理屈の上では、グローバル市場がよりオープンになり、輸送と通信の高速化が進めば、競争における「地理的条件」の比重は減少するはずである。結局のところ、グローバル市場と企業内ネットワークを介して遠隔地からも効率よく調達できるのであれば、どのような企業でもそうした地理的なメリットを利用できることになる。すると、事実上そうした地理的なメリットは、競争優位の根拠としての意味を失ってしまう。
だが、地理的条件の重要性が薄れているとしたら、次のような事実をどう説明すればよいのだろうか。ワールドクラスの投資信託会社(ミューチャル・ファンド)は、世界のどの場所よりも、ボストンに集まっているではないか? 同じことは、ノースカロライナ州とサウスカロライナ州に集積している繊維関連企業についても言えるし、ドイツ南部には優秀な自動車メーカー、イタリア北部には高級靴メーカーが集まっているのである。
今日、世界の経済地図は、私がクラスターと呼んでいるものに支配されている。クラスターとはすなわち、特定分野の競争における突出した成功が、一つの場所に十分に集積されている状態である。クラスターは、事実上すべての国家・地域・州の経済、さらには都市経済にさえ見られる顕著な特性となっており、経済先進国ほどその傾向が強い。
世界でも最も有名なクラスターは、シリコンバレーとハリウッドであろう。だが、クラスターはそれぞれがユニークな特色を持っているのではなく、むしろ非常に似通った点が見られる。しかも、似通っていながら、そこには一つの逆説(パラドックス)が潜んでいるのである。つまり、グローバル経済における持続的な競争優位は、遠隔地のライバルには真似のできないローカルな要因、すなわち知識や関係、モチベーションに依存するようになっているということだ。
地理的条件は、いまもなお、競争における重要な要素である。しかし、その役割は1世代前とは大きく異なっている。競争が経営資源の入手に関わるコスト(以下インプット・コストという)によって大きく左右されていた時代には、地理的条件は重要な天与の要因だった。それは、たとえば天然の良港や廉価な労働力などであり、比較優位として競争を決定づけるとともに、長期にわたって持続するものだった。

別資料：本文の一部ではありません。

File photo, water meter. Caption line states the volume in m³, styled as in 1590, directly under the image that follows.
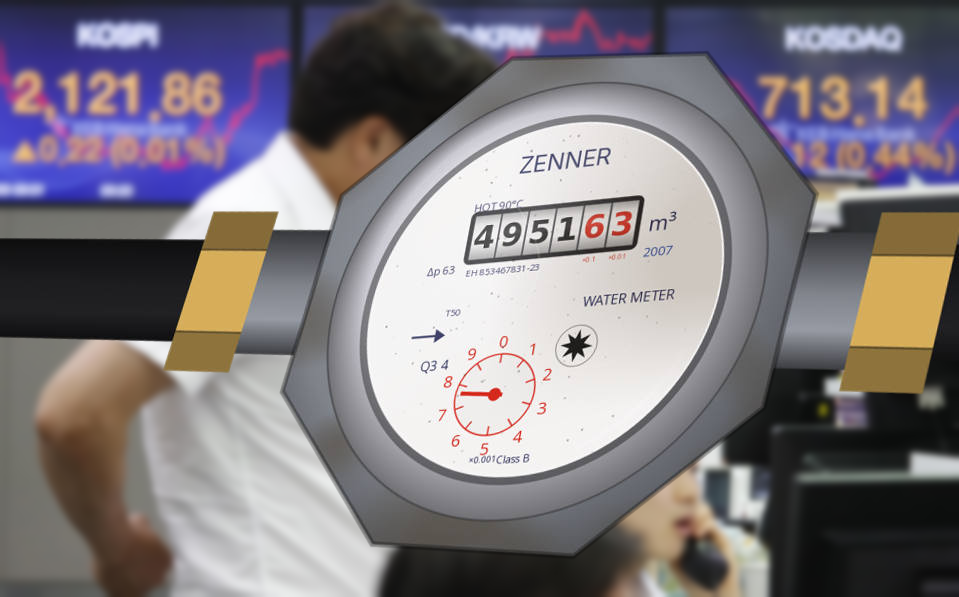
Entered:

今日の経済における競争は、はるかにダイナミックである。インプット・コストの点でかなりの不利があってもグローバル規模の調達によって緩和できるため、従来の意味での比較優位はさほど重要ではなくなってしまった。代わりに、経営資源をより生産的に活用することが比較優位を生むようになり、不断のイノベーションが求められるようになっているのである。
グローバル経済における地理的条件のパラドックスを読み解くことによって、企業が競争優位を持続的に生み出す仕組みについて、重要な洞察が数多く得られる。企業の内部で何が起きているかも大切だが、クラスターという概念から明らかになるのは、企業のすぐ外にある環境が、同じく大切な役割を果たしているという点である。
こうした地理的条件の役割は、これまでずっと見落とされてきた。だが、さまざまな分野で、イノベーションや競争上の成功が地理的に集中しているのは、ハリウッドにおけるエンターテインメント、ウォール街における金融、日本における家電など、歴然たる事実なのである。
クラスターは、国際的な競争力だけでなく、国内での競争にも影響を与える。こうして、すべての経営幹部が新たな至上命題を突きつけられることになる。国際的な競争に参加している企業だけの問題ではない。クラスターという概念が体現するものは、もっと幅広い。それは立地に対する新しい考え方であり、組織の形成の仕方、大学などの機関が競争上の成功に果たす貢献、経済発展と繁栄を促進する政府の役割といった点をめぐる、従来の認識への挑戦なのである。